Research suggests that around 6 percent of teens are currently experiencing Major Depressive Disorder.  This disorder is more prevalent in teens whose parents with significant depression. The sooner that the signs of Depression are observed and treatment started the better the outcome is going to be. Untreated Depressive Disorder in teens continues into young adulthood. Untreated depression can result in suicide which is the third leading cause of death among 14 to 22 year olds.

What are the signs of Clinical Depression in teens?

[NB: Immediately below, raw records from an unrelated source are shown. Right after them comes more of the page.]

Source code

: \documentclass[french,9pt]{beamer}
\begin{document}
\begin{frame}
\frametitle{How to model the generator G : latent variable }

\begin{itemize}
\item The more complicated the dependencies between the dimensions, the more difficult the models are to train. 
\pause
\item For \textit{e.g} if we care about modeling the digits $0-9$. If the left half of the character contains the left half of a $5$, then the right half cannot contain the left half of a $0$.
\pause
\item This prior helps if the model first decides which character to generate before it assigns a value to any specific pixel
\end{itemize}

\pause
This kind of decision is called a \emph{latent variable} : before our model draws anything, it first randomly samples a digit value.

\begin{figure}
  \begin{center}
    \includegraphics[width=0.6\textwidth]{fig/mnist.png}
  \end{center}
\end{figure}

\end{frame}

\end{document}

  • Change in sleep patterns
  • Decreased academic performance
  • Decreased energy, fatigue, feeling slowed down for no reason, “burned out”
  • Decreased motivation
  • Difficulty concentrating, remembering details, and making decisions
  • Feelings of hopelessness or excessive pessimism
  • Feelings of guilt, worthlessness, or helplessness
  • Loss of interest in activities or hobbies that were once enjoyed
  • Increased getting in trouble at home and/or school
  • Increase in social isolation, appetite or weight changes
  • Increase in vague or non-specific aches or pains, headaches, cramps, or digestive problems
  • Persistent feelings of sadness, hopeless, or even irritability
  • Recurrent thoughts of death, wishing to die, thoughts of suicide, suicide attempts, or self-harming behaviors
  • Substance abuse

Talk with a teenager about the signs of depression you’ve noticed and ask them about how they are feeling. Be sure to ask if they feel unsafe or have thought about hurting themselves or even ending their lives.

If you think that your teenager is suffering from Major Depressive Disorder, talk to your physician about referral for evaluation and treatment by a qualified mental health professional. If there is reason to believe that your teen may be experiencing suicidal thoughts, is struggling to remain safe, or needs urgent attention, go to your nearest Emergency Room.